In Ecuador, violence linked to organized crime has escalated sharply in recent years, particularly in port cities like Guayaquil, where drug trafficking, territorial control, and criminal rivalry converge. But beyond physical violence lies a more insidious layer: the digital presence of criminal groups, and their ability to influence, recruit, and shape public perception through online platforms.
To better understand this dimension, AKTEK iS was engaged to investigate:
- How criminal groups were using digital platforms to influence vulnerable communities
- What recruitment mechanisms were being used, mainly to target youth
- How widespread the online acceptance or normalization of organized crime had become
The ultimate goal was to help local and international stakeholders design more effective prevention strategies, backed by intelligence, not assumptions.
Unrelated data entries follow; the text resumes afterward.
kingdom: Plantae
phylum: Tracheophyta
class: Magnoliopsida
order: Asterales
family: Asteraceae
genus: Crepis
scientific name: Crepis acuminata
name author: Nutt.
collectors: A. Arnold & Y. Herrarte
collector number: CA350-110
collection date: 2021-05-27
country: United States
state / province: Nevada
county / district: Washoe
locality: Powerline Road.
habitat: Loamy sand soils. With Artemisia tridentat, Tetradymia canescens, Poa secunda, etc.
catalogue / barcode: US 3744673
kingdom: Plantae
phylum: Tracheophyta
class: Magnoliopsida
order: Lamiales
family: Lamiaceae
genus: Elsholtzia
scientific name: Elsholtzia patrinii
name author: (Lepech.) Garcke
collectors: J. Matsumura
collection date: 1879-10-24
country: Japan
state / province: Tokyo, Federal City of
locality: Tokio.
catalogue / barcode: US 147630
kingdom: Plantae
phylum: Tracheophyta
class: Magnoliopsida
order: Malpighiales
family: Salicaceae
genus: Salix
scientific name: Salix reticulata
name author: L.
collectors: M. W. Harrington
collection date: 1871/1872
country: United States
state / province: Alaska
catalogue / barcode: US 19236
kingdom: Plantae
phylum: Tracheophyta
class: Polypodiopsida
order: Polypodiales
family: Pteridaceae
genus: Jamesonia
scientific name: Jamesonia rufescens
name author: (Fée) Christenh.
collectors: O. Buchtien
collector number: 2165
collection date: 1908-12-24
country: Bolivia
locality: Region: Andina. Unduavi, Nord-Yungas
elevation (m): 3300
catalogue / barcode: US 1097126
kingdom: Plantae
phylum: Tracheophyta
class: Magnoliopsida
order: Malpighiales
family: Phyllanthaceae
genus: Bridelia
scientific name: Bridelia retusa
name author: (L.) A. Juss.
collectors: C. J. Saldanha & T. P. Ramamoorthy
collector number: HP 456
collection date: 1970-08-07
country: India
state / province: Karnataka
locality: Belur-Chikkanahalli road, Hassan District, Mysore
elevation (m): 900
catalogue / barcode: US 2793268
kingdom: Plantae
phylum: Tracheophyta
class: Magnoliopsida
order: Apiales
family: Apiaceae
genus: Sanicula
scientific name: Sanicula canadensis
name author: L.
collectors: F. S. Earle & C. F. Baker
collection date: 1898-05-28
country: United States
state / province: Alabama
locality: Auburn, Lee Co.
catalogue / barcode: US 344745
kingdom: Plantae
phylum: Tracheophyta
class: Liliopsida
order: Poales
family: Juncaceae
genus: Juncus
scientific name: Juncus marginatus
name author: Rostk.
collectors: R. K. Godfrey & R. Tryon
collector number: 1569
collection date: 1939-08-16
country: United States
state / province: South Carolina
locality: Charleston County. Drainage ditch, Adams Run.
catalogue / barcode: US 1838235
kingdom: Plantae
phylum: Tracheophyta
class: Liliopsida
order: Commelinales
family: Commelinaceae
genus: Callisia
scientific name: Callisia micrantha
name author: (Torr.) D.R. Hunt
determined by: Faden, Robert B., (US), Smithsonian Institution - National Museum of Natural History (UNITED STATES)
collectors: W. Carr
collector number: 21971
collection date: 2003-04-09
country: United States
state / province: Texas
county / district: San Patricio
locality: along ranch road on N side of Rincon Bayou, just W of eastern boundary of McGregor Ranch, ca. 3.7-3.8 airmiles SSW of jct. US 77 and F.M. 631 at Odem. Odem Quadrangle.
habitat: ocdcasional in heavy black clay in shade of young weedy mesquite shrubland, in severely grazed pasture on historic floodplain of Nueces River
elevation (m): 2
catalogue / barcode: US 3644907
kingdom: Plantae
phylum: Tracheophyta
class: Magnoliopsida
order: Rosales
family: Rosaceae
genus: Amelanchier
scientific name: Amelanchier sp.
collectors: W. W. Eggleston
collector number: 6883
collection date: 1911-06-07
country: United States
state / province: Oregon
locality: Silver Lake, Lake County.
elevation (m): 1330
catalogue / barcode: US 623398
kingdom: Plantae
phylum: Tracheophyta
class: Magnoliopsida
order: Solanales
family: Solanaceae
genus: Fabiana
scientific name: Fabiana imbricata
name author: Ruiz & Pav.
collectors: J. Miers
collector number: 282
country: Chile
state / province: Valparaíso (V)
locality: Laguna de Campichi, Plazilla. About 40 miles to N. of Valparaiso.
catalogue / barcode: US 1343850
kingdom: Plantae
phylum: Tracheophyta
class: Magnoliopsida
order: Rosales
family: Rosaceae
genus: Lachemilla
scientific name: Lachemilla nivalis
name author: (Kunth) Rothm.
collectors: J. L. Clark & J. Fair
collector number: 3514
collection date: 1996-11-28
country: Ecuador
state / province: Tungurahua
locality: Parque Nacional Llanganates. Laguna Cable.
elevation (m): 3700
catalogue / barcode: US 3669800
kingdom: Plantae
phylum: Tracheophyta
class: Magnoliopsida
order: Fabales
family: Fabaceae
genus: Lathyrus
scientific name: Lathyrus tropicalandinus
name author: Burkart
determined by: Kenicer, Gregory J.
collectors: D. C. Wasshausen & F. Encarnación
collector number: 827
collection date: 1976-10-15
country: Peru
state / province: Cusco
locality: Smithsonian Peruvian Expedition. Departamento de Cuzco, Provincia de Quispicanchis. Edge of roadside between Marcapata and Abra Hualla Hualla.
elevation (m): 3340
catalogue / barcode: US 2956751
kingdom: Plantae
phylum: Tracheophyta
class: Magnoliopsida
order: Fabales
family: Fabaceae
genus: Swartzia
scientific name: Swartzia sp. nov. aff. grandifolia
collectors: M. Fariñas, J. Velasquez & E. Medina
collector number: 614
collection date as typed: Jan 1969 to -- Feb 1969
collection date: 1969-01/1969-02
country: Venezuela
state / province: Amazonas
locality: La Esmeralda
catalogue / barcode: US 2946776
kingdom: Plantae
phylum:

Our Approach: Social Media Intelligence Monitoring at Scale
Over one month, AKTEK deployed a series of automated social media monitors using AKTEK iQ Social to capture public, open-source digital content across platforms, including Facebook, TikTok, YouTube, and X (formerly Twitter). These monitors were designed to target both structured and informal digital behaviors, focusing strongly on youth exposure and gang narratives.
The investigation covered multiple monitor categories:
- Digital Presence & Perception Monitors: Tracked how criminal groups presented themselves online and how users engaged with or normalized their presence in key provinces and neighborhoods.
- Influencer & Lifestyle Narrative Monitors: Captured the content and language of social media influencers who glorified gang life, highlighting how particular aesthetics, slogans, and personas resonated with youth in high-risk areas.
- Recruitment Mechanism Monitors: Focused on identifying how gangs use music, memes, coded hashtags, and TikTok videos to attract or condition young followers.
- Security Sentiment Monitors: Analyzed how the public perceived crime, safety, and state response, particularly in communities with elevated gang activity.
Each monitor was built around relevant keywords, hashtags, influencers, and geographies, based on an initial research framework informed by on-the-ground knowledge.
What We Discovered
The investigation revealed a digitally fluent, socially embedded, and geographically targeted strategy by criminal groups to influence, recruit, and build soft power online, especially among vulnerable youth.
- Recruitment through lifestyle and identity: Criminal organizations framed themselves not just as gangs, but as alternative communities offering protection, opportunity, and belonging, especially to youth lacking family or educational support.
- Romanticized content spread via peer and influencer channels: Gang-affiliated imagery, music, and coded language were disseminated widely on TikTok and Facebook. This content portrayed gang life as aspirational, highlighting money, respect, loyalty, and fearlessness.
- Platform-specific behavior:
- TikTok was used to normalize gang culture and indoctrinate audiences through music, memes, and storytelling.
- Facebook was used for recruitment coordination and outreach, with direct calls to action in group posts.
- WhatsApp links surfaced in public posts, suggesting closed-channel communication among recruits or affiliates.
- Direct evidence of recruitment activity: Public posts in several neighborhoods included explicit requests to join gangs, updates from “active” members, and offers of work (including for sicarios).
- Geographic concentration of exposure: Digital activity tied to gang promotion and recruitment was especially concentrated in:
- Monte Sinaí
- Bastión Popular
- Durán
- Isla Trinitaria
- Criminal presence widely normalized: In these areas, gang identity had become part of digital youth culture. Language, emojis, slang, and song lyrics tied to gangs were part of how young people expressed themselves online.
- Public mistrust in government and police: Sentiment analysis showed widespread frustration with the state. Gang members were often perceived as more powerful, reliable, or present than institutions meant to protect the public.
- Gender dynamics: While many women were involved in promoting criminal narratives online, others were targets of online shaming or threats for associating with gangs, highlighting a complex and often overlooked gender dimension.
These weren’t fringe behaviors. They were signs of a low-friction digital ecosystem where gangs could shape culture, build influence, and expand their networks with minimal resistance.
From Intelligence to Actionable Prevention
Our AKTEK iS team structured these insights into several weekly reports delivered through AKTEK iO, allowing partners to navigate the digital landscape clearly, filter by theme or geography, and identify where intervention could be most effective.
This investigation laid the groundwork for developing evidence-based prevention strategies that recognize the digital space as a key battleground for influence, resilience, and early intervention.
Why It Matters
Organized crime in Ecuador isn’t just operating in the streets. It’s shaping identity, belonging, and influence online. Vulnerable youth are being targeted not through force, but through content, culture, and connection.
Addressing this requires more than content moderation. It requires structured intelligence and partnerships that understand how digital ecosystems drive behavior.
At AKTEK, we help organizations see what’s really happening, connect fragmented signals, and act where it matters.